◆ How to complete this task
Below are entries; copy exactly the lines from the one with "width: 915px;" through the one with "width: 20px;", both included, and leave out the rest.
□ □ □ □
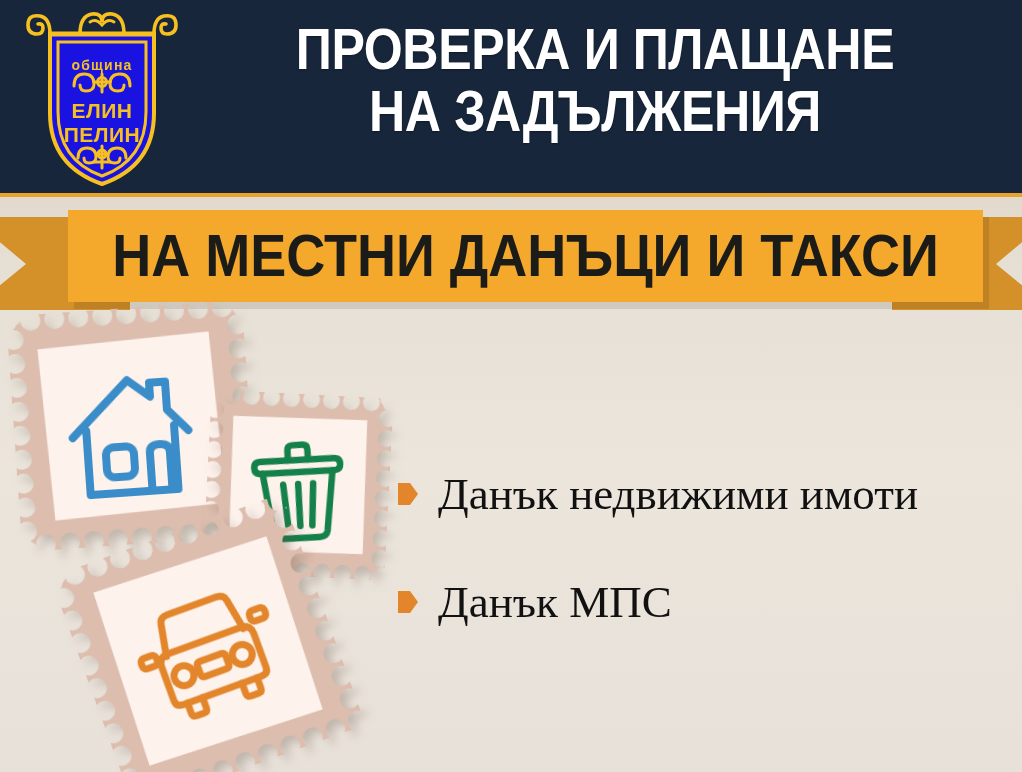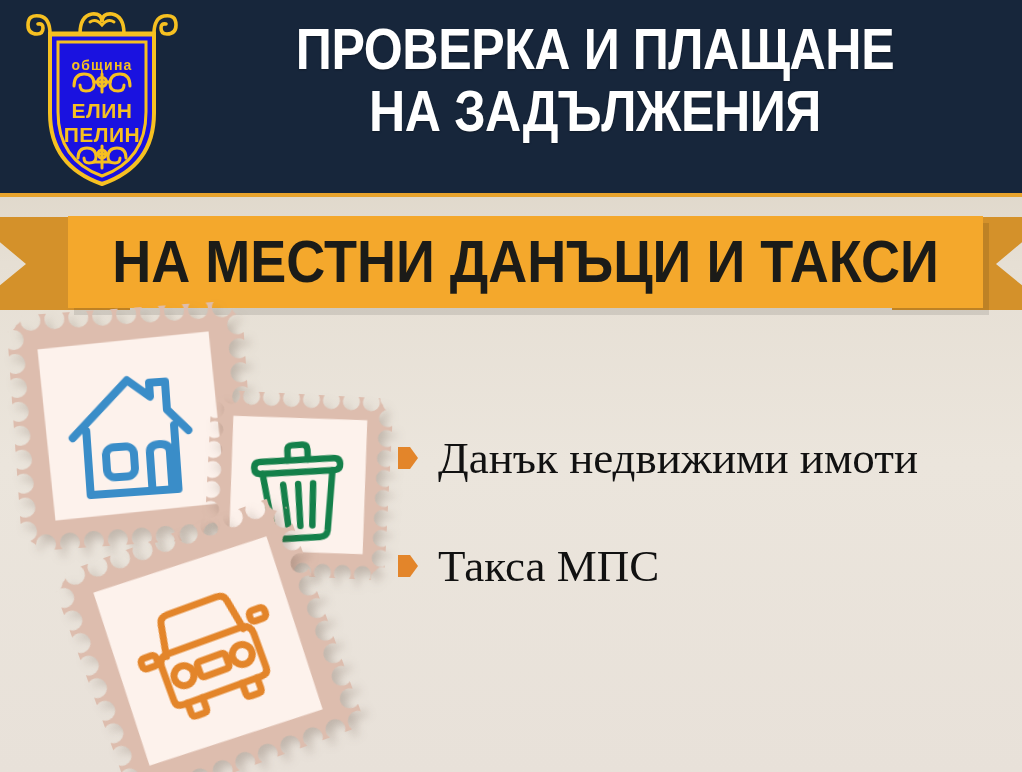--- a/index.html
+++ b/index.html
@@ -79,21 +79,21 @@
     left: -30px;
     clip-path: polygon(0 0, 160px 0, 160px 93px, 0 93px, 56px 47px);
   }
   .ribbon-tail.right {
     right: -30px;
     clip-path: polygon(0 0, 160px 0, 104px 47px, 160px 93px, 0 93px);
   }
   .ribbon-main {
     position: absolute;
     left: 68px;
-    top: 18px;
+    top: 12px;
     width: 915px;
     height: 92px;
     background: #f4a82c;
     box-shadow: 6px 7px 0 rgba(0,0,0,0.10);
   }
   .ribbon-text {
     position: absolute;
     left: 0;
     top: 0;
     width: 886px;
@@ -118,21 +118,21 @@
   .stamp-inner {
     position: relative;
     width: 100%;
     height: 100%;
   }
 
   
   .bullets {
     position: absolute;
     left: 398px;
-    top: 404px;
+    top: 440px;
     width: 610px;
   }
   .bullet-row {
     display: flex;
     align-items: center;
     height: 108px;
   }
   .bullet-marker {
     width: 20px;
     height: 26px;
@@ -419,18 +419,18 @@
         <path d="M0 2 L12 2 L20 13 L12 24 L0 24 Z" fill="#e3852a"></path>
       </svg>
       <span class="bullet-text">Данък недвижими имоти</span>
     </div>
 
 
     <div class="bullet-row">
       <svg class="bullet-marker" viewBox="0 0 20 26">
         <path d="M0 2 L12 2 L20 13 L12 24 L0 24 Z" fill="#e3852a"></path>
       </svg>
-      <span class="bullet-text">Такса МПС</span>
+      <span class="bullet-text">Данък МПС</span>
     </div>
 
   </div>
 
 </div>
 
 </body></html>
□ □ □ □
◆ Result for this task
     width: 915px;
     height: 92px;
     background: #f4a82c;
     box-shadow: 6px 7px 0 rgba(0,0,0,0.10);
   }
   .ribbon-text {
     position: absolute;
     left: 0;
     top: 0;
     width: 886px;
@@ -118,21 +118,21 @@
   .stamp-inner {
     position: relative;
     width: 100%;
     height: 100%;
   }
 
   
   .bullets {
     position: absolute;
     left: 398px;
-    top: 404px;
+    top: 440px;
     width: 610px;
   }
   .bullet-row {
     display: flex;
     align-items: center;
     height: 108px;
   }
   .bullet-marker {
     width: 20px;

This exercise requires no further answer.